The length of the proposed extension could cause strains with Senate Democrats beyond those on the Finance panel who have raised objections to the House package. Last month, the Senate Democratic caucus signed on to legislation from Sen. Sherrod Brown (D-Ohio) calling for a 4-year extension of the current CHIP program.

Q: How would Congress pay for all of that?

It might not. That would be a major departure from the GOP’s mantra that all legislation must be financed. Tired of the yearly SGR battle, veteran members in both chambers may be willing to repeal the SGR on the basis that it’s a budget gimmick – the cuts are never made – and therefore financing is unnecessary. But that strategy could run into stiff opposition from Republican lawmakers and some Democrats

Most lawmakers are expected to feel the need to find financing for the Medicare extenders, the CHIP extension, and any increase in physician payments over the current pay schedule. Those items would account for about $70 billion of financing in an approximately $200 billion package.

Conservative groups are urging Republicans to fully finance any SGR repeal. “Americans didn’t hand Republicans a historic House majority to engage in more deficit spending and budget gimmickry,” Dan Holler, communications director of Heritage Action for America, said earlier this month.

Q. Will seniors and Medicare providers have to help pay for the plan?

Starting in 2018, wealthier Medicare beneficiaries (individuals with incomes between $133,500 and $214,000, with thresholds likely higher for couples) would pay more for their Medicare coverage, a provision impacting just 2% of beneficiaries, according to the summary.

Starting in 2020, “first-dollar” supplemental Medicare insurance known as “Medigap” would not be able to cover the Part B deductible for new beneficiaries, which is currently $147 per year but has increased in past years.

But the effect of that change may be mitigated, according to one analysis.

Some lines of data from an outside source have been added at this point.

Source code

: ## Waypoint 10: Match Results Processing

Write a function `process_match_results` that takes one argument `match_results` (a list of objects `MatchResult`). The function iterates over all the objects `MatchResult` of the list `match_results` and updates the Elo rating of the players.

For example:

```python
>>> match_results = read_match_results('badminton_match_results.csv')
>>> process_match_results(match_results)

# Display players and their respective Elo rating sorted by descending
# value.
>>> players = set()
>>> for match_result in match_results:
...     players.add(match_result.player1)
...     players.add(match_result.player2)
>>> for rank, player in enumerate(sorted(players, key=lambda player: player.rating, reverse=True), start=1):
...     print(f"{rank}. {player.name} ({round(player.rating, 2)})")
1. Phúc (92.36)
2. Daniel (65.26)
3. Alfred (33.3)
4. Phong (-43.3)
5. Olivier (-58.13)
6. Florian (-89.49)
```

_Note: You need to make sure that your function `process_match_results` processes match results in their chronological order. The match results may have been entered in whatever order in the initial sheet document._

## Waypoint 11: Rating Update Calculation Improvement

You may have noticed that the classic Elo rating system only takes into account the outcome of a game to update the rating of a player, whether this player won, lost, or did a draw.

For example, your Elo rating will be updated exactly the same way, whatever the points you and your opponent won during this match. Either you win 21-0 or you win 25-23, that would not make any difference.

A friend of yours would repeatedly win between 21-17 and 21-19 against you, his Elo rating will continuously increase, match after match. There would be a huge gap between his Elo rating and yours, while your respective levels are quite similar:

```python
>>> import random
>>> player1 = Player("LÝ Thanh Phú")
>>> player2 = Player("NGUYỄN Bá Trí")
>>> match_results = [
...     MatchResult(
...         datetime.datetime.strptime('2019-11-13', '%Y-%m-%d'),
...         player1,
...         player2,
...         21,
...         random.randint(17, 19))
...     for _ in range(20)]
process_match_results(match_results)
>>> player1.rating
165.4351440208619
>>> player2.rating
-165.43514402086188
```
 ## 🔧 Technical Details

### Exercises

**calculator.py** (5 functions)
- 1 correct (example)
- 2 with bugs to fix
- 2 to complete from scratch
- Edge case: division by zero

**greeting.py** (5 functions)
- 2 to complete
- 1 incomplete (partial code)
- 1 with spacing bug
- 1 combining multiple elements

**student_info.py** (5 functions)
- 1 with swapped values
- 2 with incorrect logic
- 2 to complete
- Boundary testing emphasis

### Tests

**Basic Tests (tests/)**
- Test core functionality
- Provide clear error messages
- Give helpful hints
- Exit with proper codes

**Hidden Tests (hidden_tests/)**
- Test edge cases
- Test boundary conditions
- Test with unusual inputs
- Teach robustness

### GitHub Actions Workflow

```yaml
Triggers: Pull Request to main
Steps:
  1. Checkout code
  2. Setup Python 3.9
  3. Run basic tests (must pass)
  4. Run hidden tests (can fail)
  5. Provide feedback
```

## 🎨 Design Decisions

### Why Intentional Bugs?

“Because Medigap policies would no longer pay the Part B deductible, Medigap premiums for the affected policies would go down. Most affected beneficiaries would come out ahead – the drop in their Medigap premiums would exceed the increase in their cost sharing for health services,” according to an analysis from the Center on Budget and Policy Priorities, a left-leaning think tank. “Some others would come out behind. In both cases, the effect would be small – generally no more than $100 a year.”

Experts contend that the “first-dollar” plans, which cover nearly all deductibles and copayments, keep beneficiaries from being judicious when making medical decisions. According to lobbyists and aides, an earlier version of the doc fix legislation that negotiators considered would have prohibited first-dollar plans from covering the first $250 in costs for new beneficiaries.

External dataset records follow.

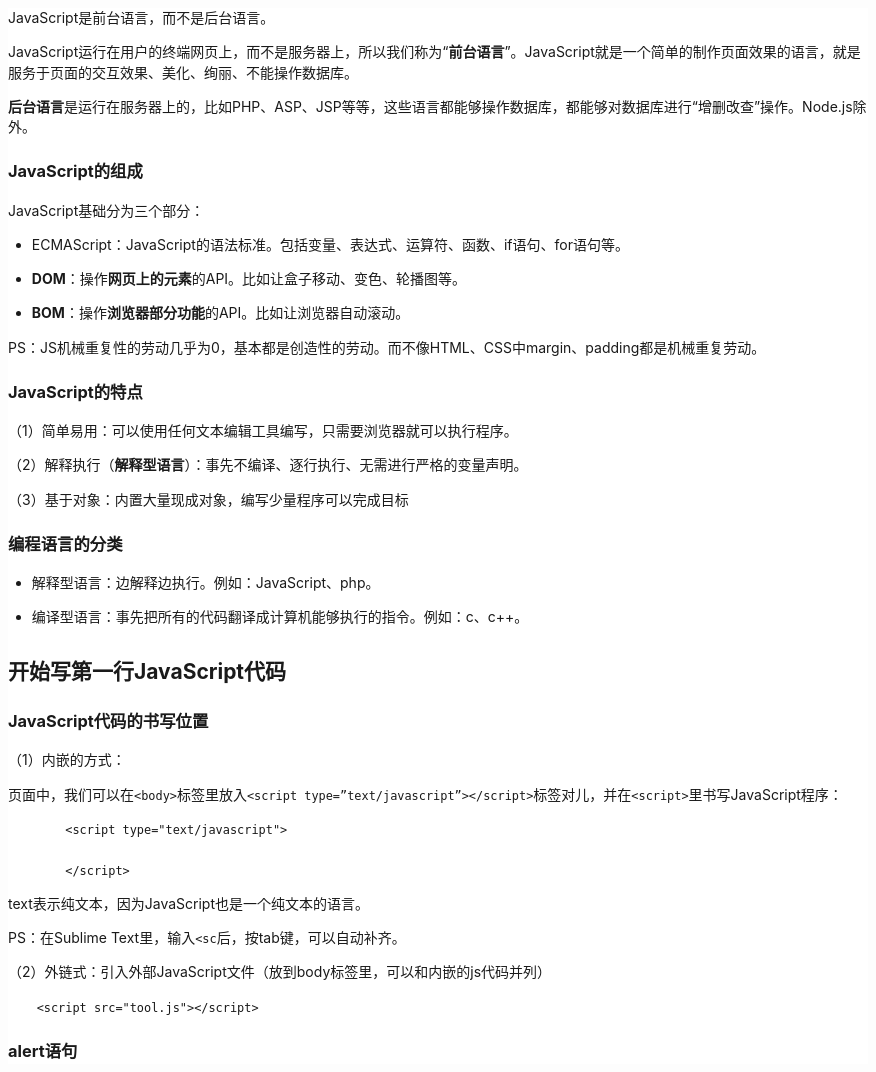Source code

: JavaScript是前台语言，而不是后台语言。

JavaScript运行在用户的终端网页上，而不是服务器上，所以我们称为“**前台语言**”。JavaScript就是一个简单的制作页面效果的语言，就是服务于页面的交互效果、美化、绚丽、不能操作数据库。

**后台语言**是运行在服务器上的，比如PHP、ASP、JSP等等，这些语言都能够操作数据库，都能够对数据库进行“增删改查”操作。Node.js除外。

### JavaScript的组成

JavaScript基础分为三个部分：

- ECMAScript：JavaScript的语法标准。包括变量、表达式、运算符、函数、if语句、for语句等。

- **DOM**：操作**网页上的元素**的API。比如让盒子移动、变色、轮播图等。

- **BOM**：操作**浏览器部分功能**的API。比如让浏览器自动滚动。

PS：JS机械重复性的劳动几乎为0，基本都是创造性的劳动。而不像HTML、CSS中margin、padding都是机械重复劳动。

### JavaScript的特点

（1）简单易用：可以使用任何文本编辑工具编写，只需要浏览器就可以执行程序。

（2）解释执行（**解释型语言**）：事先不编译、逐行执行、无需进行严格的变量声明。

（3）基于对象：内置大量现成对象，编写少量程序可以完成目标

### 编程语言的分类

- 解释型语言：边解释边执行。例如：JavaScript、php。

- 编译型语言：事先把所有的代码翻译成计算机能够执行的指令。例如：c、c++。

## 开始写第一行JavaScript代码

### JavaScript代码的书写位置

（1）内嵌的方式：

页面中，我们可以在`<body>`标签里放入`<script type=”text/javascript”></script>`标签对儿，并在`<script>`里书写JavaScript程序：

```
		<script type="text/javascript">

		</script>
```

text表示纯文本，因为JavaScript也是一个纯文本的语言。

PS：在Sublime Text里，输入`<sc`后，按tab键，可以自动补齐。

（2）外链式：引入外部JavaScript文件（放到body标签里，可以和内嵌的js代码并列）

```
	<script src="tool.js"></script>
```


### alert语句
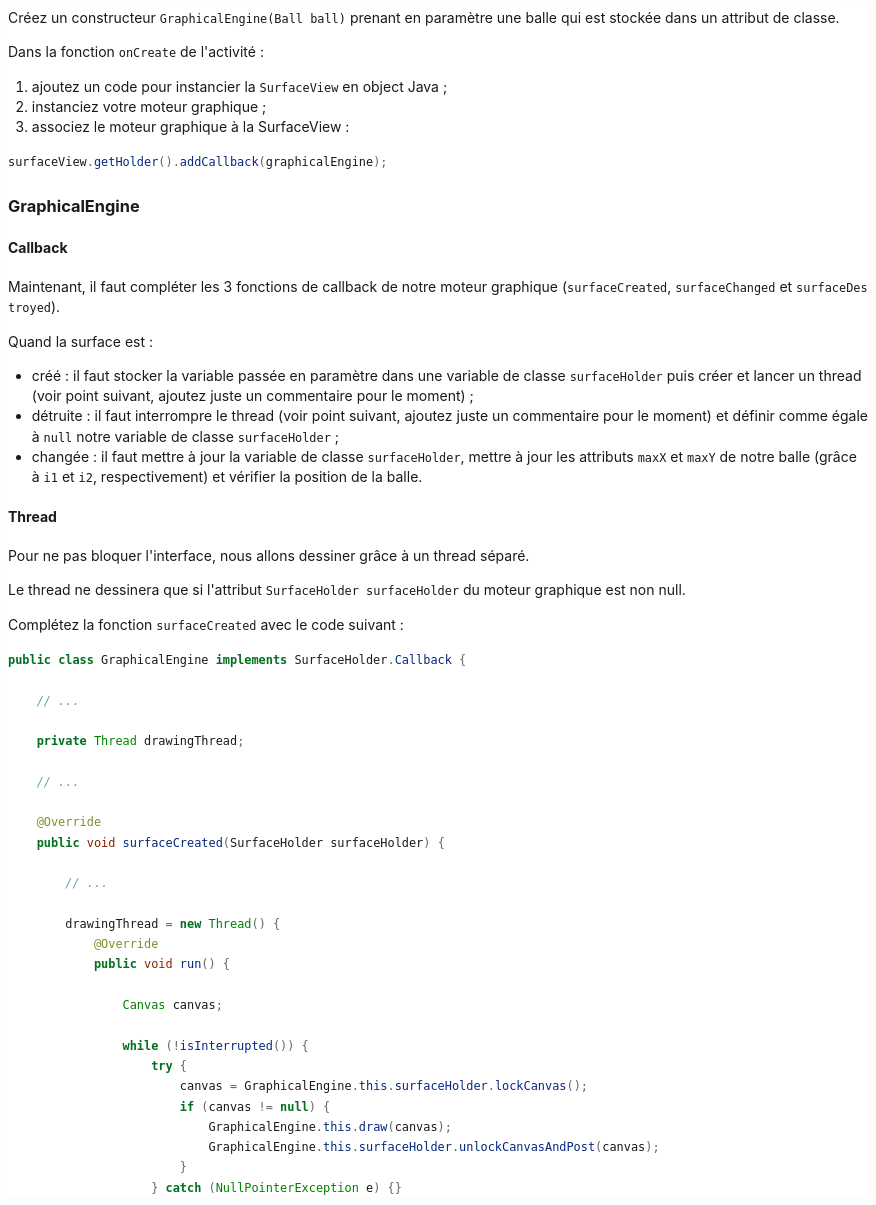 Créez un constructeur `GraphicalEngine(Ball ball)` prenant en paramètre une balle qui est stockée dans un attribut de classe.

Dans la fonction `onCreate` de l'activité :

1. ajoutez un code pour instancier la `SurfaceView` en object Java ;
2. instanciez votre moteur graphique ;
3. associez le moteur graphique à la SurfaceView :

```java
surfaceView.getHolder().addCallback(graphicalEngine);
```

### GraphicalEngine

#### Callback

Maintenant, il faut compléter les 3 fonctions de callback de notre moteur graphique (`surfaceCreated`, `surfaceChanged` et `surfaceDestroyed`).

Quand la surface est :

* créé : il faut stocker la variable passée en paramètre dans une variable de classe `surfaceHolder` puis créer et lancer un thread (voir point suivant, ajoutez juste un commentaire pour le moment) ;
* détruite : il faut interrompre le thread (voir point suivant, ajoutez juste un commentaire pour le moment) et définir comme égale à `null` notre variable de classe `surfaceHolder` ;
* changée : il faut mettre à jour la variable de classe `surfaceHolder`, mettre à jour les attributs `maxX` et `maxY` de notre balle (grâce à `i1` et `i2`, respectivement) et vérifier la position de la balle.

#### Thread

Pour ne pas bloquer l'interface, nous allons dessiner grâce à un thread séparé.

Le thread ne dessinera que si l'attribut `SurfaceHolder surfaceHolder` du moteur graphique est non null.

Complétez la fonction `surfaceCreated` avec le code suivant :

```java
public class GraphicalEngine implements SurfaceHolder.Callback {

    // ...

    private Thread drawingThread;

    // ...

    @Override
    public void surfaceCreated(SurfaceHolder surfaceHolder) {

        // ...

        drawingThread = new Thread() {
            @Override
            public void run() {

                Canvas canvas;

                while (!isInterrupted()) {
                    try {
                        canvas = GraphicalEngine.this.surfaceHolder.lockCanvas();
                        if (canvas != null) {
                            GraphicalEngine.this.draw(canvas);
                            GraphicalEngine.this.surfaceHolder.unlockCanvasAndPost(canvas);
                        }
                    } catch (NullPointerException e) {}

```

Postacute providers, such as long-term care and inpatient rehabilitation hospitals, skilled nursing facilities, and home health and hospice organizations, would help finance the repeal, receiving base pay increases of 1% in 2018, about half of what was previously expected.

Other changes include phasing in a one-time 3.2 percentage-point boost in the base payment rate for hospitals currently scheduled to take effect in fiscal 2018. The number of years of the phase-in isn’t specified in the bill summary.

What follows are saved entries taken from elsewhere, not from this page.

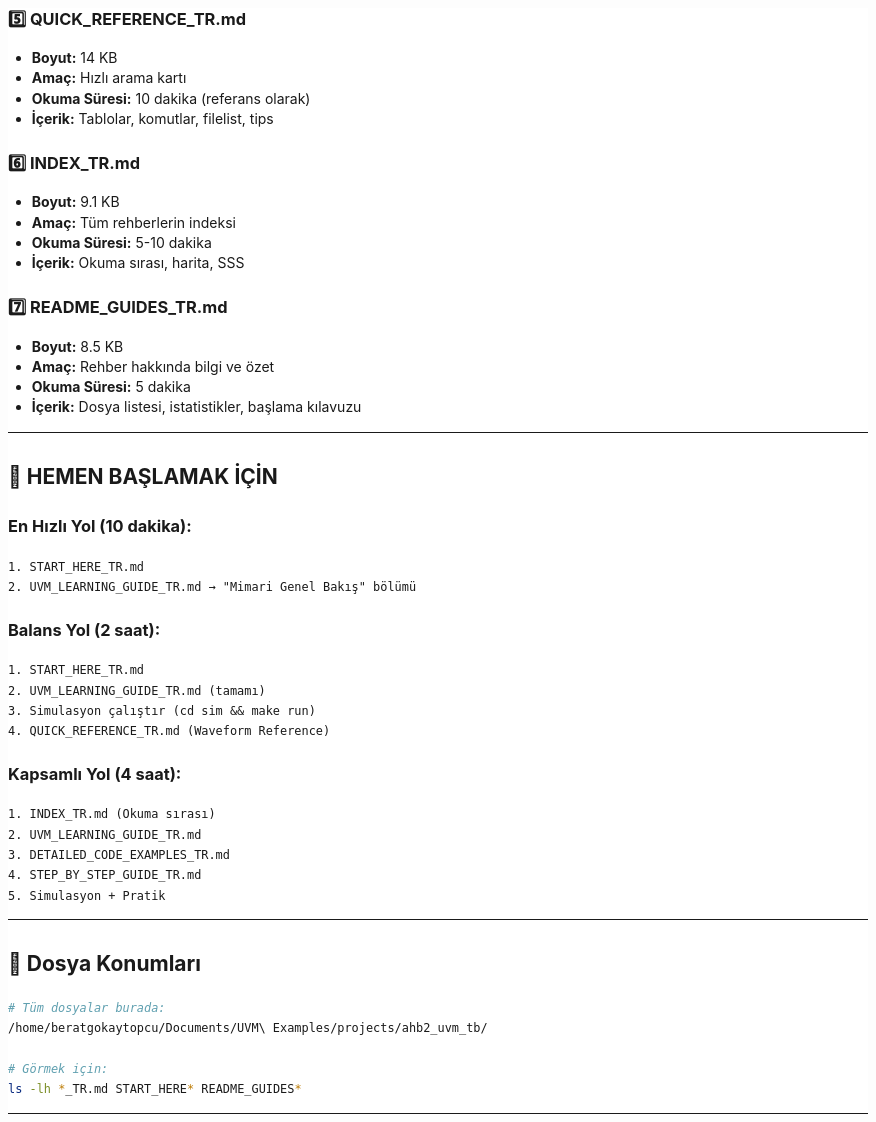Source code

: ### 5️⃣ **QUICK_REFERENCE_TR.md**
   - **Boyut:** 14 KB
   - **Amaç:** Hızlı arama kartı
   - **Okuma Süresi:** 10 dakika (referans olarak)
   - **İçerik:** Tablolar, komutlar, filelist, tips

### 6️⃣ **INDEX_TR.md**
   - **Boyut:** 9.1 KB
   - **Amaç:** Tüm rehberlerin indeksi
   - **Okuma Süresi:** 5-10 dakika
   - **İçerik:** Okuma sırası, harita, SSS

### 7️⃣ **README_GUIDES_TR.md**
   - **Boyut:** 8.5 KB
   - **Amaç:** Rehber hakkında bilgi ve özet
   - **Okuma Süresi:** 5 dakika
   - **İçerik:** Dosya listesi, istatistikler, başlama kılavuzu

---

## 🚀 HEMEN BAŞLAMAK İÇİN

### En Hızlı Yol (10 dakika):
```
1. START_HERE_TR.md
2. UVM_LEARNING_GUIDE_TR.md → "Mimari Genel Bakış" bölümü
```

### Balans Yol (2 saat):
```
1. START_HERE_TR.md
2. UVM_LEARNING_GUIDE_TR.md (tamamı)
3. Simulasyon çalıştır (cd sim && make run)
4. QUICK_REFERENCE_TR.md (Waveform Reference)
```

### Kapsamlı Yol (4 saat):
```
1. INDEX_TR.md (Okuma sırası)
2. UVM_LEARNING_GUIDE_TR.md
3. DETAILED_CODE_EXAMPLES_TR.md
4. STEP_BY_STEP_GUIDE_TR.md
5. Simulasyon + Pratik
```

---

## 📂 Dosya Konumları

```bash
# Tüm dosyalar burada:
/home/beratgokaytopcu/Documents/UVM\ Examples/projects/ahb2_uvm_tb/

# Görmek için:
ls -lh *_TR.md START_HERE* README_GUIDES*
```

---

Scheduled reductions in Medicaid “disproportionate share” payments to hospitals that care for large numbers of people who are uninsured or covered by Medicaid would be delayed by 1 year to fiscal 2018 but extended for an additional year to fiscal 2025.

Q. How quickly could Congress act?

Legislation to repeal the SGR is expected to move in the House this week. The House is scheduled to begin a 2-week recess March 27.

Senate Democrats and Republicans may want to offer amendments to the emerging House package, which could mean that the chamber does not resolve the SGR issue before the Senate’s 2-week break, which is scheduled to begin starting March 30.

If the SGR issue can’t be resolved by March 31, Congress could pass a temporary patch as negotiations continue or ask the Centers for Medicare & Medicaid Services, which oversees Medicare, to hold the claims in order to avoid physicians seeing their payments cut 21%.